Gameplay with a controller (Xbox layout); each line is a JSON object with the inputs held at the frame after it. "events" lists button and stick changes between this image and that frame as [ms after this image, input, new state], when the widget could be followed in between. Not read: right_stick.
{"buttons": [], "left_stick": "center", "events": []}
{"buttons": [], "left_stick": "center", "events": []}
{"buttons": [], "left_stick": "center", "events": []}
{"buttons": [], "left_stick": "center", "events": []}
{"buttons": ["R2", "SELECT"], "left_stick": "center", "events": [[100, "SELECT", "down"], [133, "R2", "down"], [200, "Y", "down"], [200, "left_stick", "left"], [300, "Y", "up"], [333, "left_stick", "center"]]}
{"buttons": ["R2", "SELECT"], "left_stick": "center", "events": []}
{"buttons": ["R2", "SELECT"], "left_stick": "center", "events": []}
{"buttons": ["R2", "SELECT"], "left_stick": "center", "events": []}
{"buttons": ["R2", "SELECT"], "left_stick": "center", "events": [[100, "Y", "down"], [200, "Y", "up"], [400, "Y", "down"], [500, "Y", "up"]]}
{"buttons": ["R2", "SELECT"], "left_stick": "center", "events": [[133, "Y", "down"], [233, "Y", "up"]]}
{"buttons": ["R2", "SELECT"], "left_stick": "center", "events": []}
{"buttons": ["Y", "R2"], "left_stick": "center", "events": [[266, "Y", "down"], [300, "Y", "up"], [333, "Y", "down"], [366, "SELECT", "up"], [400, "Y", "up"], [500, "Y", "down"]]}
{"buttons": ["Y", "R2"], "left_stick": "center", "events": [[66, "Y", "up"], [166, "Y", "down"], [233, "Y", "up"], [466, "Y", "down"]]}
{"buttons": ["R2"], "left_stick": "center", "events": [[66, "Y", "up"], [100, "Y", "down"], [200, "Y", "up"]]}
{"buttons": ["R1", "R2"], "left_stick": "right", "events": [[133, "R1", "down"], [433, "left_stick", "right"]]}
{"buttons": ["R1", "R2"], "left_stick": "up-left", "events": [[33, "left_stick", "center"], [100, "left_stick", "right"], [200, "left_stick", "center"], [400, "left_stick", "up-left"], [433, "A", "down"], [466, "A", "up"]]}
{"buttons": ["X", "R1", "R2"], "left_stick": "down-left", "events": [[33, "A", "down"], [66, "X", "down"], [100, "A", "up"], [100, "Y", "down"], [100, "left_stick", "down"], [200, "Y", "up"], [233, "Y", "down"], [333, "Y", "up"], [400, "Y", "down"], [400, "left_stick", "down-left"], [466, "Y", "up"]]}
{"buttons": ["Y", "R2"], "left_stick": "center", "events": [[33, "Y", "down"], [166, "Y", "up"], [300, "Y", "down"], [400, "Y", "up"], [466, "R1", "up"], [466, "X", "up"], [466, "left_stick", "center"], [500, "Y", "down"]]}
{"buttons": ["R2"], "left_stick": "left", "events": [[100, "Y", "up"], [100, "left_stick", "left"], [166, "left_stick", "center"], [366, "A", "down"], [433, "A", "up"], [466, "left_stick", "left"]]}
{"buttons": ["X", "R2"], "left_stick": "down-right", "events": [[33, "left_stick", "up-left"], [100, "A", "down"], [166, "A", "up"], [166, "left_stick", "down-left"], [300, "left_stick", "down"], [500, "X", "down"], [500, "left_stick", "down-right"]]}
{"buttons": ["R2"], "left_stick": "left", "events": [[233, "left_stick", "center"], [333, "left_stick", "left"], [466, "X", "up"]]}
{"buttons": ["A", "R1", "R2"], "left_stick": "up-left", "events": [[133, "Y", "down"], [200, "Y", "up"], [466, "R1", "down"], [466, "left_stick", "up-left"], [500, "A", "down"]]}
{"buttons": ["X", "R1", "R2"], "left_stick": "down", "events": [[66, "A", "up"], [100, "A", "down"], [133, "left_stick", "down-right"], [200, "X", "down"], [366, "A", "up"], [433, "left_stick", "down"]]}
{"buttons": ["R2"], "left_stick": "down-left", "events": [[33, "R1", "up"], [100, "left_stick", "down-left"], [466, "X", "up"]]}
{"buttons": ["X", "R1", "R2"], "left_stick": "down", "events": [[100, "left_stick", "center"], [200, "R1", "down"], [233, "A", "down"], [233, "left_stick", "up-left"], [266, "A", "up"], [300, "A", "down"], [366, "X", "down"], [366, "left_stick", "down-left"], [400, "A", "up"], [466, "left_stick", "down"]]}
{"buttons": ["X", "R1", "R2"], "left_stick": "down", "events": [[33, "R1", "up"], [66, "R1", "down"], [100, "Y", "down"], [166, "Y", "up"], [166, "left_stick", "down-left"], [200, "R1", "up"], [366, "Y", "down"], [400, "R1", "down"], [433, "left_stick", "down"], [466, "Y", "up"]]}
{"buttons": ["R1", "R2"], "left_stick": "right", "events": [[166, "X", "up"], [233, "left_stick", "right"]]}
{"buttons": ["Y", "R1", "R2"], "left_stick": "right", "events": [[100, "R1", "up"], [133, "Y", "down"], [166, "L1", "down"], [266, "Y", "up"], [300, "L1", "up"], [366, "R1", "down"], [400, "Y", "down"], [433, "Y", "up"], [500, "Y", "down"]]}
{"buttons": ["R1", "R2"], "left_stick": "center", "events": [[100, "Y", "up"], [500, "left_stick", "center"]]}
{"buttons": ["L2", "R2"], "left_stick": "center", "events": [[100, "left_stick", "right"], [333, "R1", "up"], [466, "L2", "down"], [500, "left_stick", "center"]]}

——————

* Work item *
Every record above must appear again in the answer, unchanged.

* Written solution *
Gameplay with a controller (Xbox layout); each line is a JSON object with the inputs held at the frame after it. "events" lists button and stick changes between this image and that frame as [ms after this image, input, new state], when the widget could be followed in between. Not read: right_stick.
{"buttons": [], "left_stick": "center", "events": []}
{"buttons": [], "left_stick": "center", "events": []}
{"buttons": [], "left_stick": "center", "events": []}
{"buttons": [], "left_stick": "center", "events": []}
{"buttons": ["R2", "SELECT"], "left_stick": "center", "events": [[100, "SELECT", "down"], [133, "R2", "down"], [200, "Y", "down"], [200, "left_stick", "left"], [300, "Y", "up"], [333, "left_stick", "center"]]}
{"buttons": ["R2", "SELECT"], "left_stick": "center", "events": []}
{"buttons": ["R2", "SELECT"], "left_stick": "center", "events": []}
{"buttons": ["R2", "SELECT"], "left_stick": "center", "events": []}
{"buttons": ["R2", "SELECT"], "left_stick": "center", "events": [[100, "Y", "down"], [200, "Y", "up"], [400, "Y", "down"], [500, "Y", "up"]]}
{"buttons": ["R2", "SELECT"], "left_stick": "center", "events": [[133, "Y", "down"], [233, "Y", "up"]]}
{"buttons": ["R2", "SELECT"], "left_stick": "center", "events": []}
{"buttons": ["Y", "R2"], "left_stick": "center", "events": [[266, "Y", "down"], [300, "Y", "up"], [333, "Y", "down"], [366, "SELECT", "up"], [400, "Y", "up"], [500, "Y", "down"]]}
{"buttons": ["Y", "R2"], "left_stick": "center", "events": [[66, "Y", "up"], [166, "Y", "down"], [233, "Y", "up"], [466, "Y", "down"]]}
{"buttons": ["R2"], "left_stick": "center", "events": [[66, "Y", "up"], [100, "Y", "down"], [200, "Y", "up"]]}
{"buttons": ["R1", "R2"], "left_stick": "right", "events": [[133, "R1", "down"], [433, "left_stick", "right"]]}
{"buttons": ["R1", "R2"], "left_stick": "up-left", "events": [[33, "left_stick", "center"], [100, "left_stick", "right"], [200, "left_stick", "center"], [400, "left_stick", "up-left"], [433, "A", "down"], [466, "A", "up"]]}
{"buttons": ["X", "R1", "R2"], "left_stick": "down-left", "events": [[33, "A", "down"], [66, "X", "down"], [100, "A", "up"], [100, "Y", "down"], [100, "left_stick", "down"], [200, "Y", "up"], [233, "Y", "down"], [333, "Y", "up"], [400, "Y", "down"], [400, "left_stick", "down-left"], [466, "Y", "up"]]}
{"buttons": ["Y", "R2"], "left_stick": "center", "events": [[33, "Y", "down"], [166, "Y", "up"], [300, "Y", "down"], [400, "Y", "up"], [466, "R1", "up"], [466, "X", "up"], [466, "left_stick", "center"], [500, "Y", "down"]]}
{"buttons": ["R2"], "left_stick": "left", "events": [[100, "Y", "up"], [100, "left_stick", "left"], [166, "left_stick", "center"], [366, "A", "down"], [433, "A", "up"], [466, "left_stick", "left"]]}
{"buttons": ["X", "R2"], "left_stick": "down-right", "events": [[33, "left_stick", "up-left"], [100, "A", "down"], [166, "A", "up"], [166, "left_stick", "down-left"], [300, "left_stick", "down"], [500, "X", "down"], [500, "left_stick", "down-right"]]}
{"buttons": ["R2"], "left_stick": "left", "events": [[233, "left_stick", "center"], [333, "left_stick", "left"], [466, "X", "up"]]}
{"buttons": ["A", "R1", "R2"], "left_stick": "up-left", "events": [[133, "Y", "down"], [200, "Y", "up"], [466, "R1", "down"], [466, "left_stick", "up-left"], [500, "A", "down"]]}
{"buttons": ["X", "R1", "R2"], "left_stick": "down", "events": [[66, "A", "up"], [100, "A", "down"], [133, "left_stick", "down-right"], [200, "X", "down"], [366, "A", "up"], [433, "left_stick", "down"]]}
{"buttons": ["R2"], "left_stick": "down-left", "events": [[33, "R1", "up"], [100, "left_stick", "down-left"], [466, "X", "up"]]}
{"buttons": ["X", "R1", "R2"], "left_stick": "down", "events": [[100, "left_stick", "center"], [200, "R1", "down"], [233, "A", "down"], [233, "left_stick", "up-left"], [266, "A", "up"], [300, "A", "down"], [366, "X", "down"], [366, "left_stick", "down-left"], [400, "A", "up"], [466, "left_stick", "down"]]}
{"buttons": ["X", "R1", "R2"], "left_stick": "down", "events": [[33, "R1", "up"], [66, "R1", "down"], [100, "Y", "down"], [166, "Y", "up"], [166, "left_stick", "down-left"], [200, "R1", "up"], [366, "Y", "down"], [400, "R1", "down"], [433, "left_stick", "down"], [466, "Y", "up"]]}
{"buttons": ["R1", "R2"], "left_stick": "right", "events": [[166, "X", "up"], [233, "left_stick", "right"]]}
{"buttons": ["Y", "R1", "R2"], "left_stick": "right", "events": [[100, "R1", "up"], [133, "Y", "down"], [166, "L1", "down"], [266, "Y", "up"], [300, "L1", "up"], [366, "R1", "down"], [400, "Y", "down"], [433, "Y", "up"], [500, "Y", "down"]]}
{"buttons": ["R1", "R2"], "left_stick": "center", "events": [[100, "Y", "up"], [500, "left_stick", "center"]]}
{"buttons": ["L2", "R2"], "left_stick": "center", "events": [[100, "left_stick", "right"], [333, "R1", "up"], [466, "L2", "down"], [500, "left_stick", "center"]]}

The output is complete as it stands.